Iraqi TV airs tape of purported confession
(Agencies)
Updated: 2005-02-24 09:27
The bearded man in a gray jacket and shirt who appeared on the U.S.-funded Iraqi state television station Wednesday had a stark message about the insurgency — he was a Syrian intelligence officer who helped train people to behead others and build car bombs to attack American and Iraqi troops.
"My name is Anas Ahmed al-Essa. I live in Halab. I am from Syria," he said by way of introduction — naming what he said was his home in Syria.
"What's your job?" he was asked by someone off-camera. "I am a lieutenant in intelligence."
Then a second question. "Which intelligence?" The reply: "Syrian intelligence."
And so began a detailed 15-minute confession broadcast by al-Iraqiya TV, in which the man, identified as 30-year-old Lt. Anas Ahmed al-Essa, said his group was recruited to "cause chaos in Iraq ... to bar America from reaching Syria."
"We received all the instructions from Syrian intelligence," said the man, who appeared in the propaganda video along with 10 Iraqis who said they had also been recruited by Syrian intelligence officers.
Later, al-Iraqiya aired another round of interviews with men it said were Sudanese and Egyptians who also trained in Syria to carry out attacks in Iraq.
Syrian officials could not immediately be reached for comment on the claims, which were not possible to authenticate independently. Iraqi officials also were unavailable for comment after the broadcasts, which aired late in the evening.
The videos were broadcast as the Bush administration steps up pressure on Syria to stop meddling in Iraqi affairs by allowing insurgents to cross into the country to fight coalition troops and by harboring former Iraqi regime members. Syria has denied the charges.

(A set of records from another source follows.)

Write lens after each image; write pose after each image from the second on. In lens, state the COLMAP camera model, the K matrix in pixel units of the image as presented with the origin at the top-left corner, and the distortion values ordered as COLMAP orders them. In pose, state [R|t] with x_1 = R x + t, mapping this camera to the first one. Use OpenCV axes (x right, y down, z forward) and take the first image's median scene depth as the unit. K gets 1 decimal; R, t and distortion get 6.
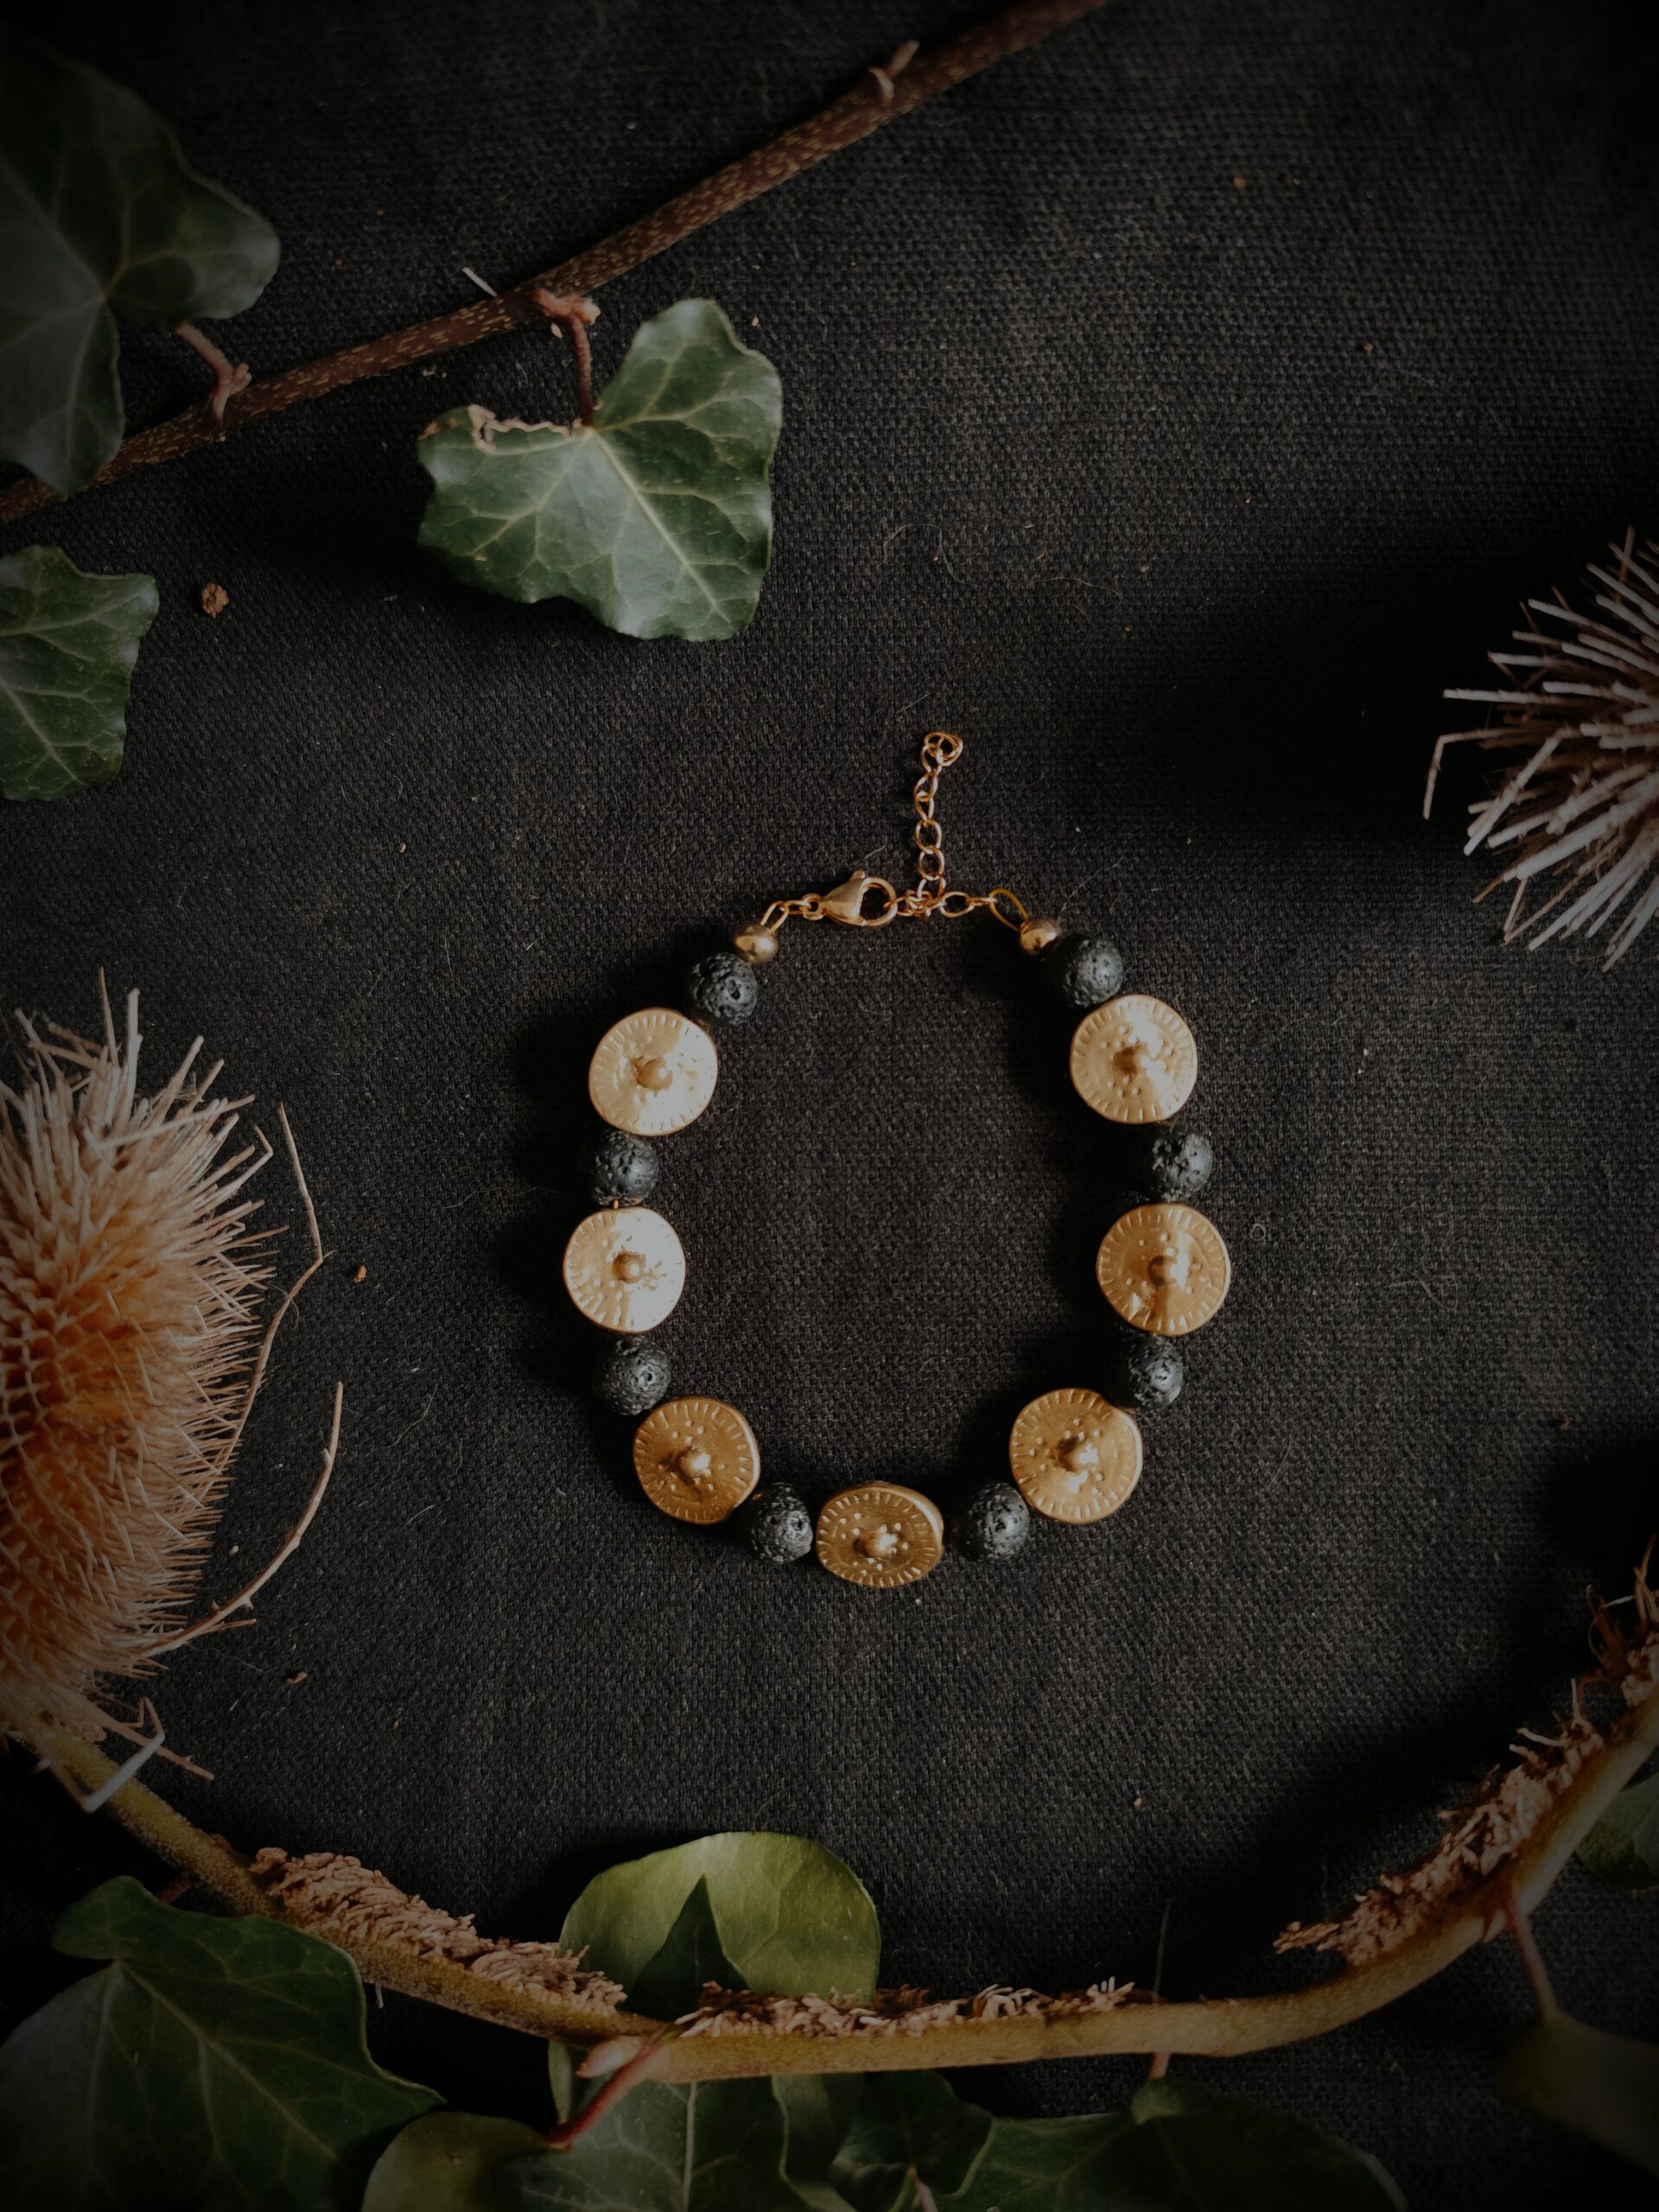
lens RADIAL K [[1618.7, 0, 825.3], [0, 1618.7, 1099.5], [0, 0, 1]] dist [-0.027027, -0.011629]
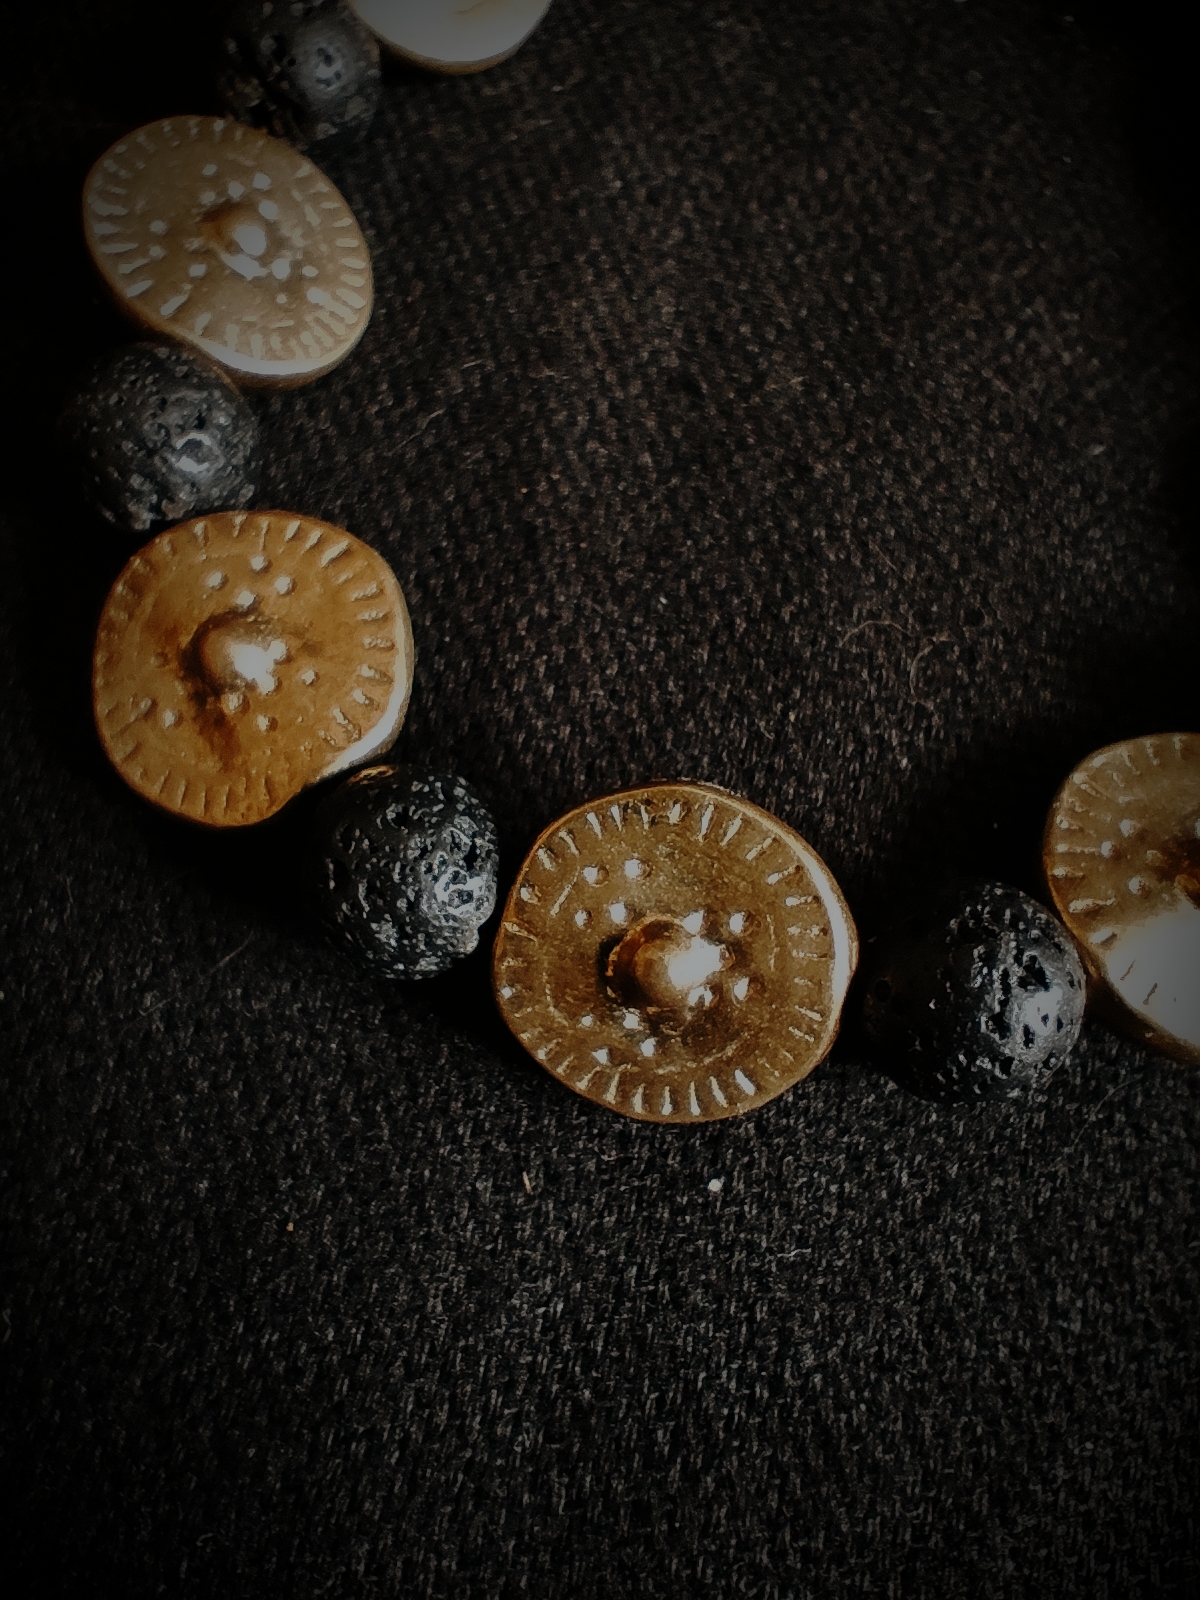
lens RADIAL K [[1240.4, 0, 600.0], [0, 1240.4, 800.0], [0, 0, 1]] dist [-0.002735, -0.096416]
pose [[0.963341, 0.266919, 0.026976, 0.001492], [-0.254598, 0.941283, -0.221736, 0.297161], [-0.084577, 0.206739, 0.974734, 0.710632]]
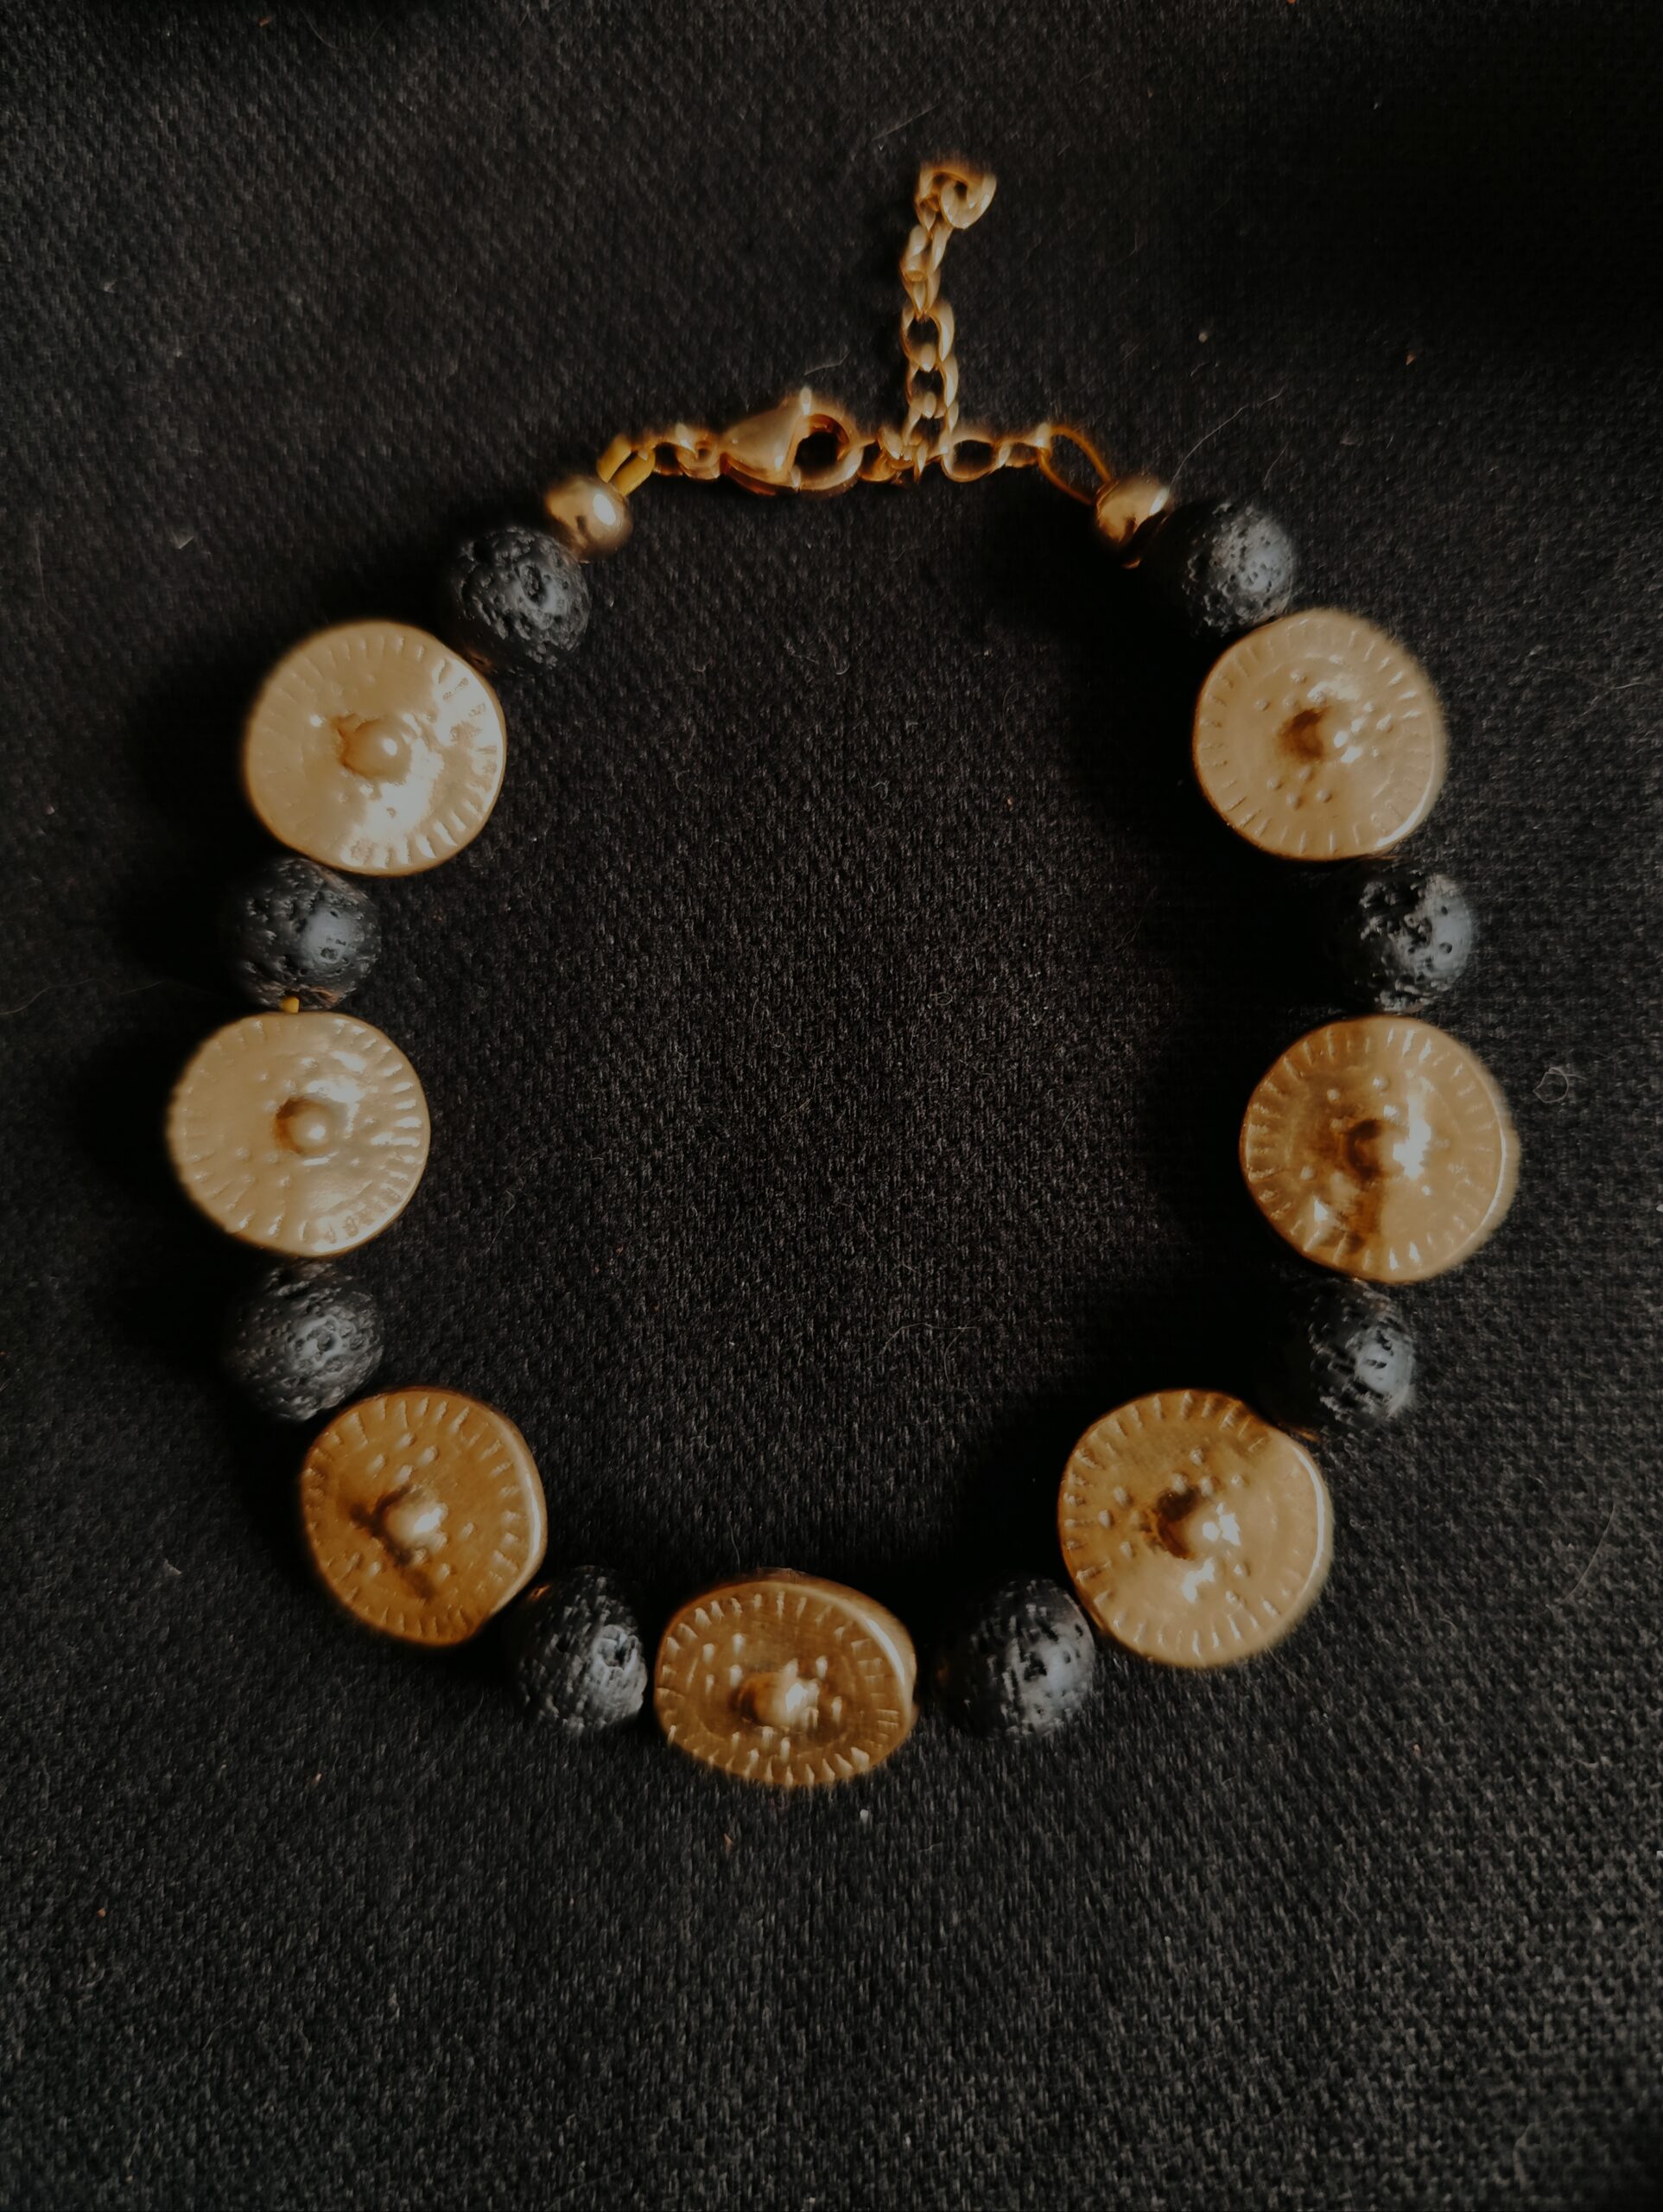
lens RADIAL K [[1724.0, 0, 858.1], [0, 1724.0, 1057.4], [0, 0, 1]] dist [-0.105438, 0.045689]
pose [[0.999642, 0.026304, 0.004874, 0.047088], [-0.025996, 0.998142, -0.055102, 0.108405], [-0.006314, 0.054956, 0.998469, 0.471712]]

US President Bush also repeated Wednesday his demand that Syria remove its 15,000 troops from neighboring Lebanon. International pressure on Syria to withdraw has increased since the Feb. 14 assassination of Lebanon's former prime minister, Rafik Hariri.
Top officials in Iraq's U.S.-backed interim government have called on Syria to hand over former members of Saddam Hussein's Baath Party who fled there after the 2003 U.S.-led invasion, which Syria vehemently opposed.
Al-Iraqiya TV can be seen nationwide and is believed to be widely watched by Iraqis — mainly those who cannot afford satellite dishes offering the Persian Gulf-based Al-Jazeera and Al-Arabiya stations. But the station, which went on the air in May 2003 with help from the Pentagon, is viewed by many Iraqis as an American propaganda tool.
Wednesday was the first time the channel showed someone it claimed was a Syrian intelligence officer.
All those interviewed in the first video apparently were detained in the northern city of Mosul. It was not known where the interviews were made, and no date was provided.
A man identified as one of al-Essa's aides, Shehab al-Sabaawi, said the group used animals for training in beheadings. Al-Essa said it required "at least 10 beheadings" for a member to be promoted to a group leader.
"I had to send a report to Syria about how the operations are going," he said.
Weapons, explosives and equipment were all provided by Syrian intelligence, the man claimed, adding that group members received $1,500 a month.
Al-Essa said money was his motive for accepting an offer by a Syrian intelligence colonel he identified as Fady Abdullah to carry out attacks inside Iraq.
"I was trained on explosives, killing, spying, kidnapping ... and after one year I went to Iraq with Fady Abdullah," al-Essa said.
He claimed he infiltrated Iraq in 2001, about two years before the U.S. invasion, because Syrian intelligence was convinced that American military action loomed.
An unidentified Iraqi officer introduced the video, saying all insurgent groups in Iraq were covers for Syrian intelligence. He named a number of well-known groups, including one which has killed and beheaded foreigners.
Al-Essa claimed to be leader of the al-Fateh Army, a group that had not been heard of previously.
Al-Sabaawi described himself as a former lieutenant colonel in Saddam's army. He said he was recruited at an Iraqi mosque in 2001 by an Iraqi man named Abu Bakr, whom he described as the al-Fateh Army's leader.
"He offered to take us on a training trip to Islamabad," the Pakistani capital, al-Sabaawi said. "He told us that we could develop our skills, give us information about how to make car bombs and carry out kidnappings."
Before returning to Iraq, al-Sabaawi said he spent 11 months in Pakistan. He did not say who trained him there.
After Saddam's fall in 2003, al-Sabaawi said he spent a month in Syria, where he claimed to have received training from Syrian intelligence on how to behead hostages.
"Syrian intelligence officers were supervising our training. We were ready to fight the Americans because any Iraqi and any Muslim can't live under occupation," he said.
Afterward, he crossed the border and carried out attacks against U.S. military targets.
He said the group started by making car bombs targeting American troops and Iraqi National Guardsmen before beginning a campaign of kidnapping and beheading Iraqis.
The Sudanese and Egyptian nationals in the video broadcast later in the day did not belong to al-Fateh, the station said.